- EXERCISE PROMPT
Copy the entries below word for word, minus the pictures.

━━━━━ DATA SECTION ━━━━━

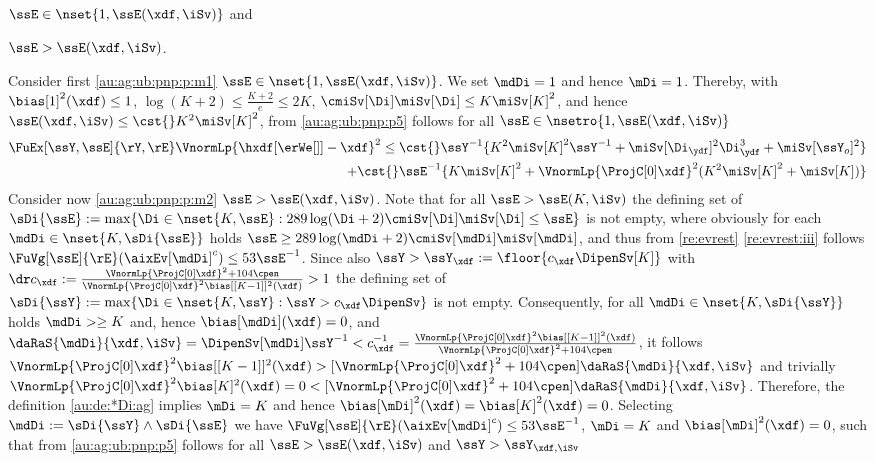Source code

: \begin{pro}
\begin{inparaenum}[i]
$\ssE\in\nset{1,\ssE(\xdf,\iSv)}$ and \item\label{au:ag:ub:pnp:p:m2}
$\ssE>\ssE(\xdf,\iSv)$. \end{inparaenum}
Consider first \ref{au:ag:ub:pnp:p:m1} $\ssE\in\nset{1,\ssE(\xdf,\iSv)}$.
We set $\mdDi=1$ and hence
$\mDi=1$. Thereby, with $\bias[1]^2(\xdf)\leq1$, $\log(K+2)\leq
\tfrac{K+2}{e}\leq 2K$, $\cmiSv[\Di]\miSv[\Di]\leq K\miSv[K]^2$, and hence $\ssE(\xdf,\iSv)\leq\cst{}K^2\miSv[K]^2$,
from \eqref{au:ag:ub:pnp:p5} follows for all $\ssE\in\nsetro{1,\ssE(\xdf,\iSv)}$
\begin{multline}\label{au:ag:ub:pnp:p6}
  \FuEx[\ssY,\ssE]{\rY,\rE}\VnormLp{\hxdf[{\erWe[]}]-\xdf}^2\leq \cst{}\ssY^{-1}\{K^2\miSv[K]^2\ssY^{-1}+\miSv[\Di_{\ydf}]^2\Di_{\ydf}^3+\miSv[\ssY_{o}]^2\}\\\hfill
    +\cst{}\ssE^{-1}\{K\miSv[K]^2+ \VnormLp{\ProjC[0]\xdf}^2(K^2\miSv[K]^2+\miSv[K])\}
  \end{multline}
Consider now \ref{au:ag:ub:pnp:p:m2} $\ssE>\ssE(\xdf,\iSv)$. Note that for all $\ssE> \ssE(K,\iSv)$ the defining set of
$\sDi{\ssE}:=\max\{\Di\in\nset{K,\ssE}:289\log(\Di+2)\cmiSv[\Di]\miSv[\Di]\leq\ssE\}$
is not empty, where obviously for each
$\mdDi\in\nset{K,\sDi{\ssE}}$ holds 
$\ssE\geq289\log(\mdDi+2)\cmiSv[\mdDi]\miSv[\mdDi]$, and thus from
\cref{re:evrest} \ref{re:evrest:iii} follows
$\FuVg[\ssE]{\rE}(\aixEv[\mdDi]^c)\leq 53\ssE^{-1}$.
Since also
$\ssY> \ssY_{\xdf}:=\floor{c_{\xdf}\DipenSv[K]}$ with
$\dr c_{\xdf}:=\tfrac{\VnormLp{\ProjC[0]\xdf}^2+104\cpen}{\VnormLp{\ProjC[0]\xdf}^2\bias[{[K-1]}]^2(\xdf)}>1$
the defining set of
$\sDi{\ssY}:=\max\{\Di\in\nset{K,\ssY}:\ssY>c_{\xdf}\DipenSv\}$ is not
empty. Consequently,  for all $\mdDi\in\nset{K,\sDi{\ssY}}$ holds $\mdDi>\geq
K$ and, hence 
$\bias[\mdDi](\xdf)=0$, and
$\daRaS{\mdDi}{\xdf,\iSv}=\DipenSv[\mdDi]\ssY^{-1}<c_{\xdf}^{-1}=\tfrac{\VnormLp{\ProjC[0]\xdf}^2\bias[{[K-1]}]^2(\xdf)}{\VnormLp{\ProjC[0]\xdf}^2+104\cpen}$,
it follows
$\VnormLp{\ProjC[0]\xdf}^2\bias[{[K-1]}]^2(\xdf)>[\VnormLp{\ProjC[0]\xdf}^2+104\cpen]\daRaS{\mdDi}{\xdf,\iSv}$
and trivially
$\VnormLp{\ProjC[0]\xdf}^2\bias[{K}]^2(\xdf)=0<[\VnormLp{\ProjC[0]\xdf}^2+104\cpen]\daRaS{\mdDi}{\xdf,\iSv}$. Therefore, the definition \eqref{au:de:*Di:ag}
implies $\mDi=K$ and hence
$\bias[\mDi]^2(\xdf)=\bias[K]^2(\xdf)=0$. Selecting
  $\mdDi:=\sDi{\ssY}\wedge\sDi{\ssE}$ we have 
$\FuVg[\ssE]{\rE}(\aixEv[\mdDi]^c)\leq 53\ssE^{-1}$, 
$\mDi=K$ and $\bias[\mDi]^2(\xdf)=0$, such that 
 from  \eqref{au:ag:ub:pnp:p5} follows for all $\ssE>\ssE(\xdf,\iSv)$
 and $\ssY>\ssY_{\xdf,\iSv}$
\begin{multline}\label{au:ag:ub:pnp:p7}

\end{multline}
\end{pro}
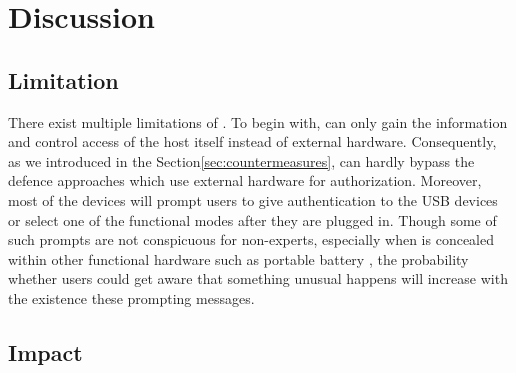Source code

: \section{Discussion}
\label{sec:discussion}

\subsection{Limitation}
There exist multiple limitations of \tool.
To begin with, \tool can only gain the information and control access of the host itself instead of external hardware.
Consequently, as we introduced in the Section\ref{sec:countermeasures}, \tool can hardly bypass the defence approaches which use external hardware for authorization.
Moreover, most of the devices will prompt users to give authentication to the USB devices or select one of the functional modes after they are plugged in.
Though some of such prompts are not conspicuous for non-experts, especially when \tool is concealed within other functional hardware such as portable battery , the probability whether users could get aware that something unusual happens will increase with the existence these prompting messages.

\subsection{Impact}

━━━━━

- RESPONSE AREA
Source code

: \begin{pro}
\begin{inparaenum}[i]
$\ssE\in\nset{1,\ssE(\xdf,\iSv)}$ and \item\label{au:ag:ub:pnp:p:m2}
$\ssE>\ssE(\xdf,\iSv)$. \end{inparaenum}
Consider first \ref{au:ag:ub:pnp:p:m1} $\ssE\in\nset{1,\ssE(\xdf,\iSv)}$.
We set $\mdDi=1$ and hence
$\mDi=1$. Thereby, with $\bias[1]^2(\xdf)\leq1$, $\log(K+2)\leq
\tfrac{K+2}{e}\leq 2K$, $\cmiSv[\Di]\miSv[\Di]\leq K\miSv[K]^2$, and hence $\ssE(\xdf,\iSv)\leq\cst{}K^2\miSv[K]^2$,
from \eqref{au:ag:ub:pnp:p5} follows for all $\ssE\in\nsetro{1,\ssE(\xdf,\iSv)}$
\begin{multline}\label{au:ag:ub:pnp:p6}
  \FuEx[\ssY,\ssE]{\rY,\rE}\VnormLp{\hxdf[{\erWe[]}]-\xdf}^2\leq \cst{}\ssY^{-1}\{K^2\miSv[K]^2\ssY^{-1}+\miSv[\Di_{\ydf}]^2\Di_{\ydf}^3+\miSv[\ssY_{o}]^2\}\\\hfill
    +\cst{}\ssE^{-1}\{K\miSv[K]^2+ \VnormLp{\ProjC[0]\xdf}^2(K^2\miSv[K]^2+\miSv[K])\}
  \end{multline}
Consider now \ref{au:ag:ub:pnp:p:m2} $\ssE>\ssE(\xdf,\iSv)$. Note that for all $\ssE> \ssE(K,\iSv)$ the defining set of
$\sDi{\ssE}:=\max\{\Di\in\nset{K,\ssE}:289\log(\Di+2)\cmiSv[\Di]\miSv[\Di]\leq\ssE\}$
is not empty, where obviously for each
$\mdDi\in\nset{K,\sDi{\ssE}}$ holds 
$\ssE\geq289\log(\mdDi+2)\cmiSv[\mdDi]\miSv[\mdDi]$, and thus from
\cref{re:evrest} \ref{re:evrest:iii} follows
$\FuVg[\ssE]{\rE}(\aixEv[\mdDi]^c)\leq 53\ssE^{-1}$.
Since also
$\ssY> \ssY_{\xdf}:=\floor{c_{\xdf}\DipenSv[K]}$ with
$\dr c_{\xdf}:=\tfrac{\VnormLp{\ProjC[0]\xdf}^2+104\cpen}{\VnormLp{\ProjC[0]\xdf}^2\bias[{[K-1]}]^2(\xdf)}>1$
the defining set of
$\sDi{\ssY}:=\max\{\Di\in\nset{K,\ssY}:\ssY>c_{\xdf}\DipenSv\}$ is not
empty. Consequently,  for all $\mdDi\in\nset{K,\sDi{\ssY}}$ holds $\mdDi>\geq
K$ and, hence 
$\bias[\mdDi](\xdf)=0$, and
$\daRaS{\mdDi}{\xdf,\iSv}=\DipenSv[\mdDi]\ssY^{-1}<c_{\xdf}^{-1}=\tfrac{\VnormLp{\ProjC[0]\xdf}^2\bias[{[K-1]}]^2(\xdf)}{\VnormLp{\ProjC[0]\xdf}^2+104\cpen}$,
it follows
$\VnormLp{\ProjC[0]\xdf}^2\bias[{[K-1]}]^2(\xdf)>[\VnormLp{\ProjC[0]\xdf}^2+104\cpen]\daRaS{\mdDi}{\xdf,\iSv}$
and trivially
$\VnormLp{\ProjC[0]\xdf}^2\bias[{K}]^2(\xdf)=0<[\VnormLp{\ProjC[0]\xdf}^2+104\cpen]\daRaS{\mdDi}{\xdf,\iSv}$. Therefore, the definition \eqref{au:de:*Di:ag}
implies $\mDi=K$ and hence
$\bias[\mDi]^2(\xdf)=\bias[K]^2(\xdf)=0$. Selecting
  $\mdDi:=\sDi{\ssY}\wedge\sDi{\ssE}$ we have 
$\FuVg[\ssE]{\rE}(\aixEv[\mdDi]^c)\leq 53\ssE^{-1}$, 
$\mDi=K$ and $\bias[\mDi]^2(\xdf)=0$, such that 
 from  \eqref{au:ag:ub:pnp:p5} follows for all $\ssE>\ssE(\xdf,\iSv)$
 and $\ssY>\ssY_{\xdf,\iSv}$
\begin{multline}\label{au:ag:ub:pnp:p7}

\end{multline}
\end{pro}
Source code

: \section{Discussion}
\label{sec:discussion}

\subsection{Limitation}
There exist multiple limitations of \tool.
To begin with, \tool can only gain the information and control access of the host itself instead of external hardware.
Consequently, as we introduced in the Section\ref{sec:countermeasures}, \tool can hardly bypass the defence approaches which use external hardware for authorization.
Moreover, most of the devices will prompt users to give authentication to the USB devices or select one of the functional modes after they are plugged in.
Though some of such prompts are not conspicuous for non-experts, especially when \tool is concealed within other functional hardware such as portable battery , the probability whether users could get aware that something unusual happens will increase with the existence these prompting messages.

\subsection{Impact}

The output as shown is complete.